In Folta v. Norfork Brewing Co., No. 22-3518 (8th Cir. Dec. 22, 2023), the Eighth Circuit dismisses an appeal from a case where all the claims settled, despite the defendant’s argument that it reserved the right to appeal in the settlement.

“Norfork operates a small brewery in Arkansas. Folta was employed there from approximately May 2018 through February 2021. In this action, he claimed that Norfork and [owner] Aamodt failed to provide overtime compensation, as required by the FLSA, when he worked more than forty hours per week.”

The parties cross-moved for summary judgment. The defendants argued that they were not a covered employer, while the plaintiff argued that “if he were covered by the FLSA, then the undisputed facts showed that he would be entitled to overtime pay. The district court agreed with [plaintiff] Folta and granted partial summary judgment for him on entitlement to pay. But neither the denial of summary judgment nor the grant of partial summary judgment was a final decision that could be appealed . . . . Therefore, the case remained pending in the district court to resolve whether Folta was a covered employee under the FLSA.”

The case then settled. Defendant Norfork nevertheless appealed, seeking “to challenge the denial of its motion for summary judgment and the grant of partial summary judgment for Folta. Among other things, Norfork maintains that the district court lacked subject matter jurisdiction over the case; the company asserts that whether an employee is covered under the FLSA is a ‘jurisdictional’ question. Folta responds that the appeal is moot in light of the settlement, and that this court lacks appellate jurisdiction in any event because the district court never entered a final decision. See 28 U.S.C. § 1291.”

The Eighth Circuit dismisses on mootness grounds. “The settlement agreement in this case is not in the record, but the district court characterized it as ‘resolving Plaintiff’s FLSA claims.’ Because the settlement resolved all of Folta’s claims, there is no live case or controversy.”
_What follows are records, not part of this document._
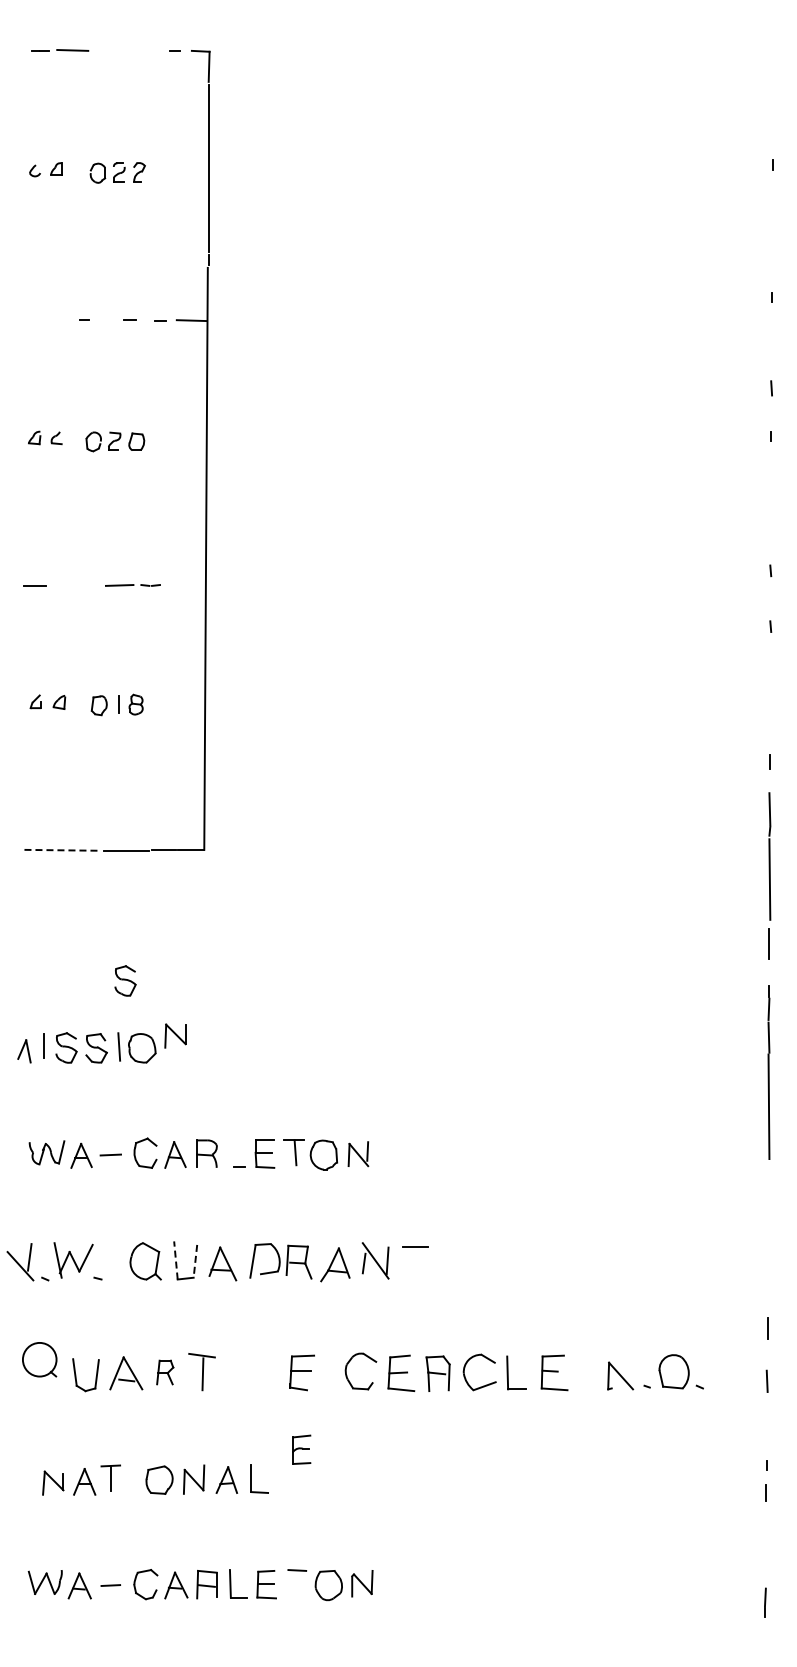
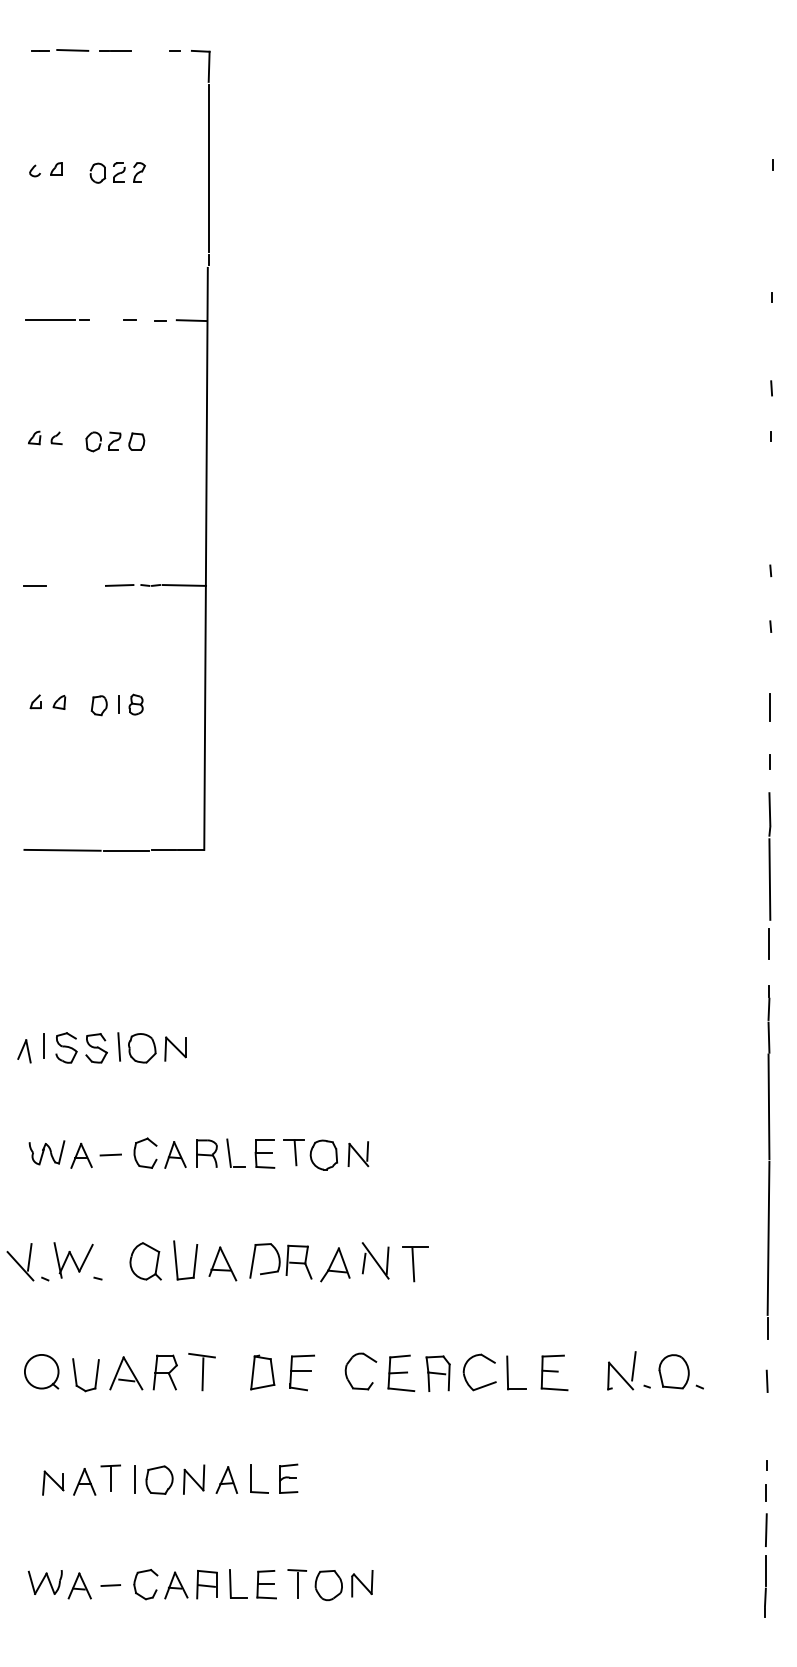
line at (115, 50): none -> present
line at (50, 320): none -> present
line at (184, 585): none -> present
line at (770, 706): none -> present
line at (63, 850): dashed -> solid
part at (125, 980): present -> none
part at (175, 1035) position: (175, 1035) -> (175, 1048)
line at (228, 1153): none -> present
line at (768, 1237): none -> present
line at (175, 1259): dashed -> solid
line at (195, 1261): dashed -> solid
line at (413, 1264): none -> present
part at (39, 1359) position: (39, 1359) -> (41, 1371)
line at (633, 1366): none -> present
part at (165, 1372) size: 19x27 px -> 26x37 px
part at (262, 1372): none -> present
part at (301, 1449) position: (301, 1449) -> (288, 1478)
line at (135, 1478): none -> present
line at (765, 1530): none -> present
line at (765, 1570): none -> present
line at (298, 1584): none -> present
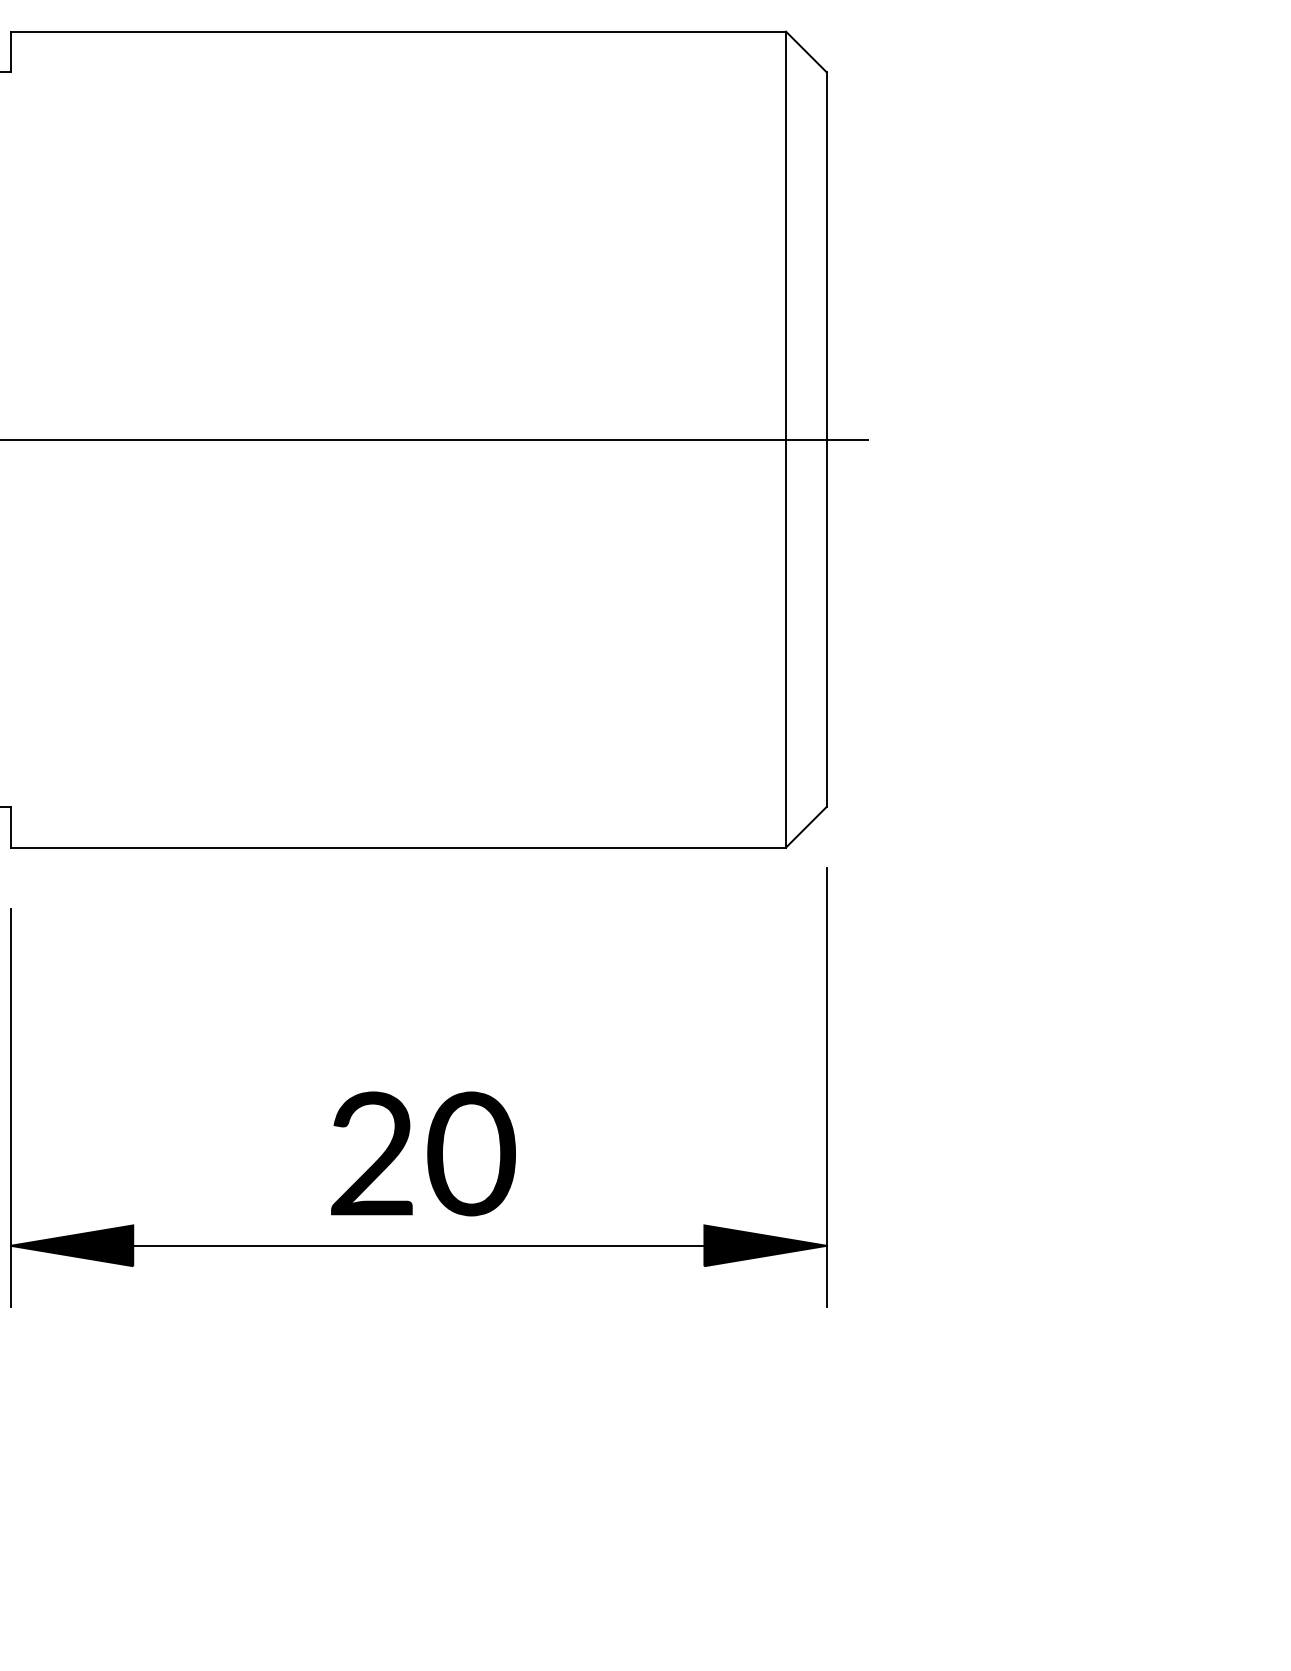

“Norfork asserts that the settlement agreement reserved its ability to pursue its ‘jurisdictional’ argument on appeal. According to the company, the agreement states that Norfork ‘does not waive any defense asserted in the litigation.’ But where the parties have settled their claims, they cannot avoid mootness by agreement . . . . Even if we assume that parties could in some circumstance maintain a live controversy by providing in a settlement agreement for a right to appeal, . . . the language cited here is insufficient. Norfork asserts that the agreement did not ‘waive any defense,’ but the company cites no provision unequivocally reserving a right to appeal. The language would be insufficient to allow an appeal from a consent judgment.”